Considerato che la Corte rimettente, nel formulare il giudizio di rilevanza della sollevata questione, ha espressamente ritenuto di non poter procedere alla disapplicazione della norma impugnata per contrasto con il diritto comunitario, come invece aveva fatto il giudice di primo grado, in quanto una sentenza della Corte di cassazione avrebbe espressamente escluso tale possibilità, procedendo invece all’applicazione della norma;
che, invece, dalla sentenza citata - e da altre ad essa conformi, non menzionate dall’ordinanza di rimessione - non emerge alcuna affermazione circa l’insussistenza delle condizioni per la non-applicazione dell’art. 11, comma 3, della legge n. 448 del 1998, essendosi la Corte di cassazione sempre limitata a prendere atto della sua sopravvenienza ed a farne applicazione, quale norma regolatrice della misura degli interessi sulle somme oggetto del rimborso, senza prendere in alcun modo posizione sul problema - evidentemente ad essa non sottoposto - della compatibilità della norma con il diritto comunitario;
che a tale conclusione il giudice rimettente avrebbe potuto pervenire anche sulla base del rilievo che la Corte di cassazione - ove avesse davvero inteso affrontare siffatto tema - sarebbe stata tenuta, quale giudice di ultima istanza, a sottoporre la questione interpretativa alla Corte di giustizia europea;
che, dunque, l’ordinanza di rimessione fonda la valutazione circa l’indispensabilità della risoluzione della prospettata questione ai fini della decisione del giudizio a quo sull’erroneo presupposto che la Corte di cassazione abbia escluso il contrasto della norma denunciata con il diritto comunitario ed abbia conseguentemente precluso la possibilità di procedere alla disapplicazione della norma impugnata, al fine di ricondurre il rapporto in contestazione ad una disciplina conforme a Costituzione;
che l’implausibilità della motivazione sulla rilevanza che così si é evidenziata comporta che la questione debba essere dichiarata manifestamente inammissibile.

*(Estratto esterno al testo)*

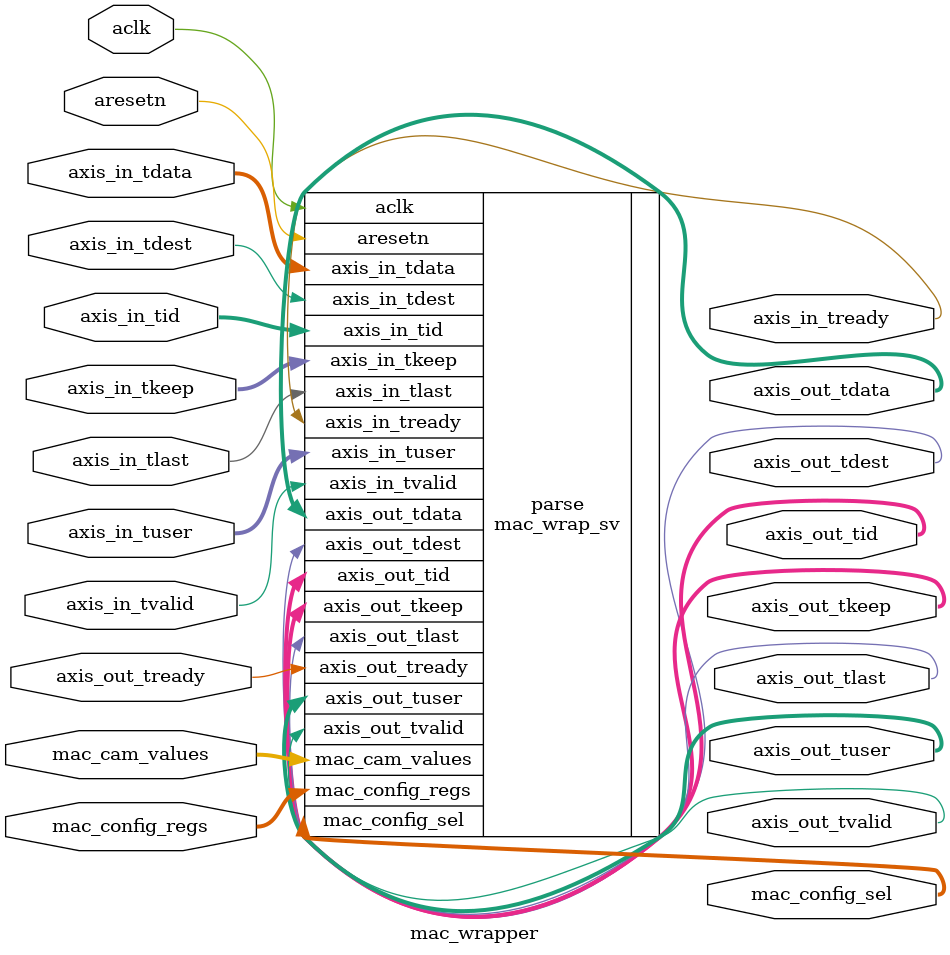
<source format=v>
`timescale 1ns / 1ps
`default_nettype none




`define DA_MAC_SIZE 48
`define SA_MAC_SIZE 48
`define ET_SIZE 16




//The MAC Parser Module
module mac_wrapper
#(
    //AXI Stream Params
    parameter AXIS_BUS_WIDTH = 64,
    parameter AXIS_ID_WIDTH = 4,
    parameter AXIS_DEST_WIDTH = 0,

    //Derived params for AXI Stream
    localparam NUM_BUS_BYTES = AXIS_BUS_WIDTH/8,
    localparam NUM_AXIS_ID = (2**AXIS_ID_WIDTH),

    localparam EFF_ID_WIDTH = (AXIS_ID_WIDTH < 1) ? 1 : AXIS_ID_WIDTH,
    localparam EFF_DEST_WIDTH = (AXIS_DEST_WIDTH < 1) ? 1 : AXIS_DEST_WIDTH,

    //Network Packet Params
    parameter MAX_PACKET_LENGTH = 1522,

    //Constants and Derived params for network packet
    localparam PACKET_LENGTH_CBITS = $clog2(MAX_PACKET_LENGTH+1),

    //Packed input signals size
    localparam MAC_TUSER_IN_WIDTH = NUM_AXIS_ID,
    localparam MAC_TUSER_OUT_WDITH = NUM_AXIS_ID + PACKET_LENGTH_CBITS + `ET_SIZE + 8,
    localparam MAC_CONFIG_SEL_WIDTH = EFF_ID_WIDTH + EFF_DEST_WIDTH,
    localparam MAC_CONFIG_REG_WIDTH = `SA_MAC_SIZE + `DA_MAC_SIZE + 4,
    localparam MAC_CAM_WIDTH = (`SA_MAC_SIZE + 1) * NUM_AXIS_ID,

    //Features to implement
    parameter INGRESS = 0,
    parameter INCLUDE_MAC_NEXT_ACL = 1,
    parameter INCLUDE_MAC_SRC_ACL = 1,
    parameter INCLUDE_MAC_DEST_ACL = 1,
    parameter INCLUDE_MAC_DEST_CAM = 1,

    //Retiming register stages (to be modified until timing met)
    parameter RETIMING_STAGES = 0
)
(
    //Input AXI stream
    input wire [AXIS_BUS_WIDTH-1:0]       axis_in_tdata,
    input wire [(2**AXIS_ID_WIDTH)-1:0]   axis_in_tuser, // [MAC_TUSER_IN_WIDTH-1:0]
    input wire [((AXIS_ID_WIDTH<1)?1:AXIS_ID_WIDTH)-1:0]        
                                          axis_in_tid,
    input wire [((AXIS_DEST_WIDTH<1)?1:AXIS_DEST_WIDTH)-1:0]
                                          axis_in_tdest,                                          
    input wire [(AXIS_BUS_WIDTH/8)-1:0]   axis_in_tkeep,
    input wire                            axis_in_tlast,
    input wire                            axis_in_tvalid,
    output wire                           axis_in_tready,
    
    //Output AXI stream
    output wire [AXIS_BUS_WIDTH-1:0]      axis_out_tdata,
    output wire [((2**AXIS_ID_WIDTH)+$clog2(MAX_PACKET_LENGTH+1)+`ET_SIZE+8)-1:0] // [MAC_TUSER_OUT_WDITH-1:0]
                                          axis_out_tuser,
    output wire [((AXIS_ID_WIDTH<1)?1:AXIS_ID_WIDTH)-1:0]       
                                          axis_out_tid,
    output wire [((AXIS_DEST_WIDTH<1)?1:AXIS_DEST_WIDTH)-1:0]
                                          axis_out_tdest,                                           
    output wire [(AXIS_BUS_WIDTH/8)-1:0]  axis_out_tkeep,
    output wire                           axis_out_tlast,
    output wire                           axis_out_tvalid,
    input wire                            axis_out_tready,

    //Configuration register inputs (used for ACL and CAM)
    output wire [(((AXIS_ID_WIDTH<1)?1:AXIS_ID_WIDTH)+((AXIS_DEST_WIDTH<1)?1:AXIS_DEST_WIDTH))-1:0]  
                                            mac_config_sel,
    input wire [(`SA_MAC_SIZE+`DA_MAC_SIZE+4)-1:0]   
                                            mac_config_regs,
    input wire [((`SA_MAC_SIZE+1)*(2**AXIS_ID_WIDTH))-1:0]          
                                            mac_cam_values,

    //Clocking
    input wire  aclk,
    input wire  aresetn
);



    mac_wrap_sv
    #(
        .AXIS_BUS_WIDTH          (AXIS_BUS_WIDTH),
        .AXIS_ID_WIDTH           (AXIS_ID_WIDTH),
        .AXIS_DEST_WIDTH         (AXIS_DEST_WIDTH),
        .MAX_PACKET_LENGTH       (MAX_PACKET_LENGTH),
        .INGRESS                 (INGRESS),
        .INCLUDE_MAC_NEXT_ACL    (INCLUDE_MAC_NEXT_ACL),
        .INCLUDE_MAC_SRC_ACL     (INCLUDE_MAC_SRC_ACL),
        .INCLUDE_MAC_DEST_ACL    (INCLUDE_MAC_DEST_ACL),
        .INCLUDE_MAC_DEST_CAM    (INCLUDE_MAC_DEST_CAM)    
    )
    parse
    (
        .axis_in_tdata (axis_in_tdata),
        .axis_in_tuser (axis_in_tuser),
        .axis_in_tid (axis_in_tid),
        .axis_in_tdest (axis_in_tdest),                                          
        .axis_in_tkeep (axis_in_tkeep),
        .axis_in_tlast (axis_in_tlast),
        .axis_in_tvalid (axis_in_tvalid),
        .axis_in_tready (axis_in_tready),
        
        .axis_out_tdata (axis_out_tdata),
        .axis_out_tuser (axis_out_tuser),
        .axis_out_tid (axis_out_tid),
        .axis_out_tdest (axis_out_tdest),                                           
        .axis_out_tkeep (axis_out_tkeep),
        .axis_out_tlast (axis_out_tlast),
        .axis_out_tvalid (axis_out_tvalid),
        .axis_out_tready (axis_out_tready),

        .mac_config_sel (mac_config_sel),
        .mac_config_regs (mac_config_regs),
        .mac_cam_values (mac_cam_values),

        .aclk (aclk),
        .aresetn (aresetn)
    );




endmodule

`default_nettype wire
</source>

Visti gli artt. 26, secondo comma, della legge 11 marzo 1953, n. 87, e 9, secondo comma, delle norme integrative per i giudizi avanti alla Corte costituzionale.
per questi motivi
LA CORTE COSTITUZIONALE
dichiara la manifesta inammissibilità della questione di legittimità costituzionale dell’art. 11, comma 3, della legge 23 dicembre 1998, n. 448 (Misure di finanza pubblica per la stabilizzazione e lo sviluppo), sollevata, in relazione agli artt. 3 e 53 della Costituzione, dalla Corte d’appello di Palermo con l’ordinanza in epigrafe.
Così deciso in Roma, nella sede della Corte costituzionale, Palazzo della Consulta, il 22 novembre 2001.
Fernando SANTOSUOSSO, Presidente
Franco BILE, Redattore
Depositata in Cancelleria il 6 dicembre 2001.